A new way to catch tax cheaters

It probably comes as no surprise that some Americans are not paying their fair share of taxes, either at the federal or state level. Some states are now so concerned about the rise of the ''underground economy'' - the whole substructure of financial transactions and exchanges of services that is not officially reported to tax officials - that they are slapping heavy fines on persons not fully complying with tax reporting and collection requirements. Meantime, noncompliance and cheating at the federal level have reached ''alarming levels,'' according to Internal Revenue Service Commissioner Roscoe Egger.

Guess what the total federal ''tax gap'' of uncollected revenues is for 1981 alone. Would you believe $95 billion, roughly the amount of the projected US budget deficit? The bulk of that, $87 billion, comes from unreported income from legal activities. The remainder comes from illegal activities such as drugs and prostitution.

Congress certainly has an obligation to ensure that those persons who owe taxes square their accounts as expeditiously as possible. Hence it should seriously consider enactment of a new tax collection bill now proposed by Senators Robert Dole and Charles Grassley. The bill would impose new financial penalties on cheaters; establish tightened reporting and information procedures; and provide additional funds for the IRS to improve its auditing and enforcement powers.

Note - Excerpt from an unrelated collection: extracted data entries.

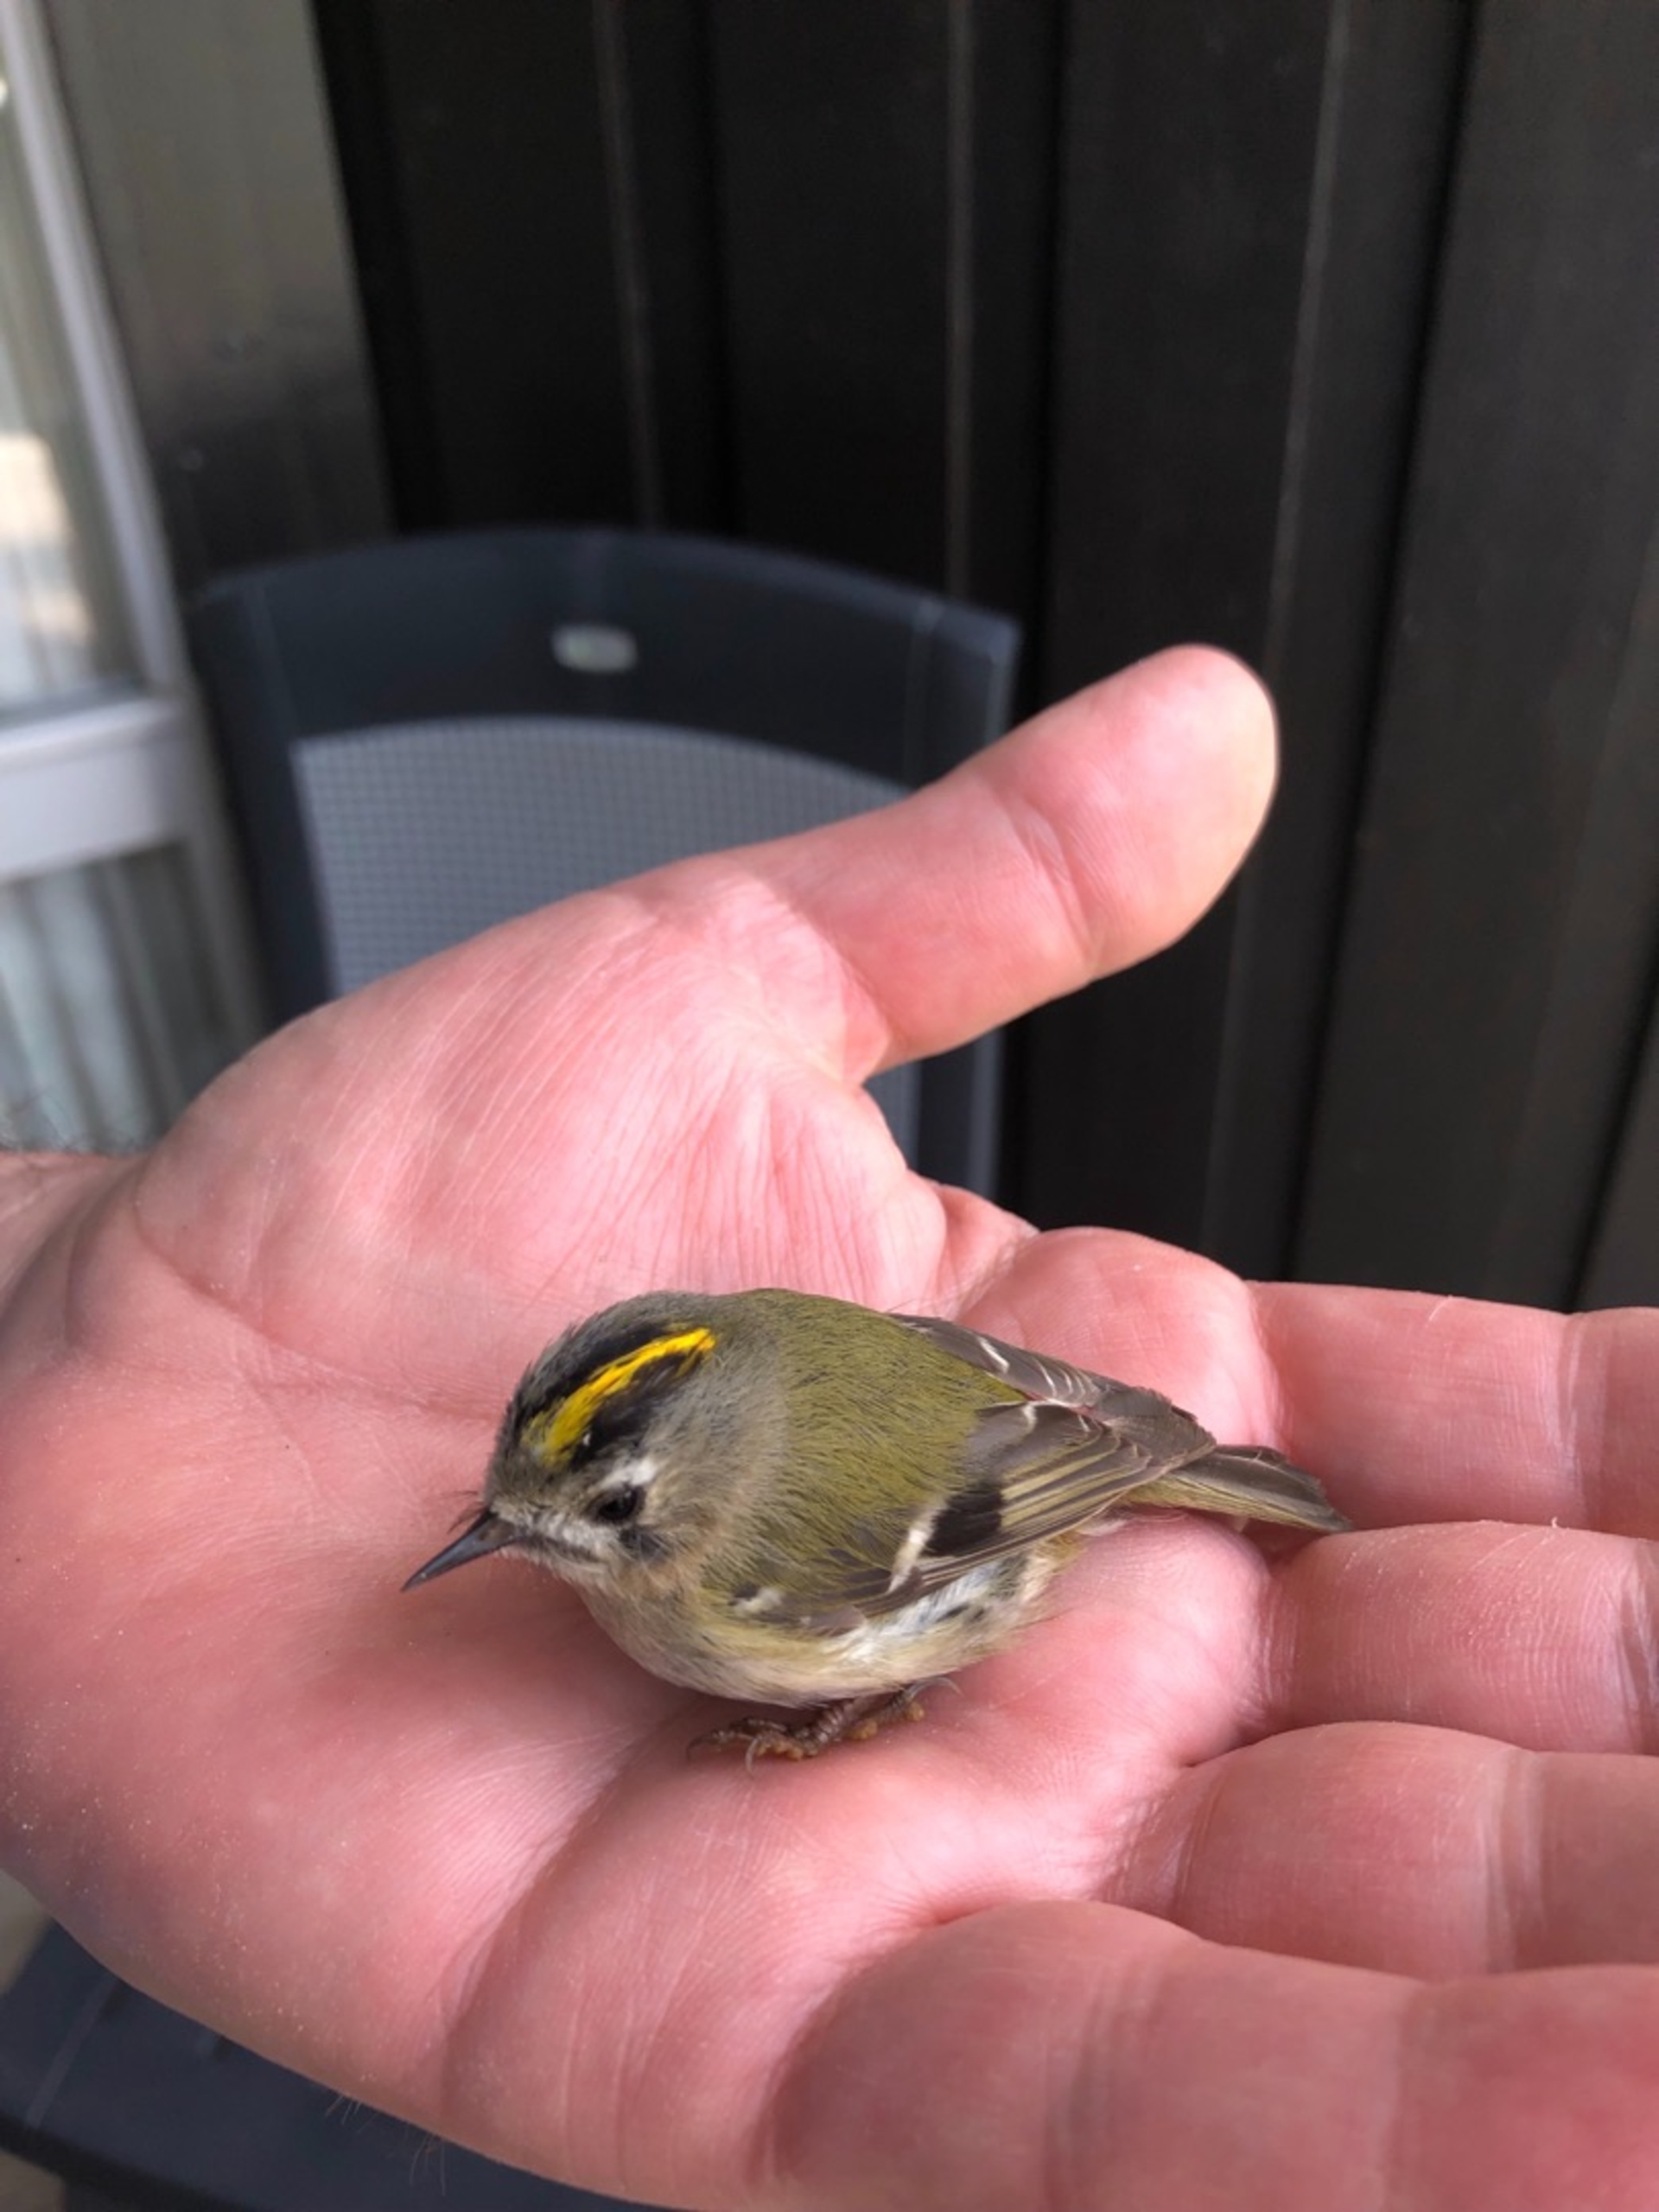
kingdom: Animalia
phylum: Chordata
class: Aves
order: Passeriformes
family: Regulidae
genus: Regulus
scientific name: Regulus regulus
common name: Fuglekonge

Honest taxpayers need not be concerned about granting the IRS such new powers. The IRS compliance rate for wage earners (in filing proper returns) is around 99 percent. The noncompliance area tends to involve such matters as dividends and interest, tips, private contract work, door-to-door sales, retail cash transactions, and professional fees, where employers or other parties seldom if ever file W-2 or informational documents. Take Treasury bills, for example. Currently, the US Treasury does not send a listing of T bills to the IRS, even though such instruments involve large amounts of money -- and interest payments. That would now be required under the Dole-Grassley bill.

The two senators plan to attach their legislation to the debt-ceiling bill in mid-April. The legislation would only bring in an additional $3 billion for fiscal year 1983. But the amounts would rise to $8 billion by fiscal 1984 and $9 .3 billion by fiscal 1985. For moral and financial reasons, the bill is worth support.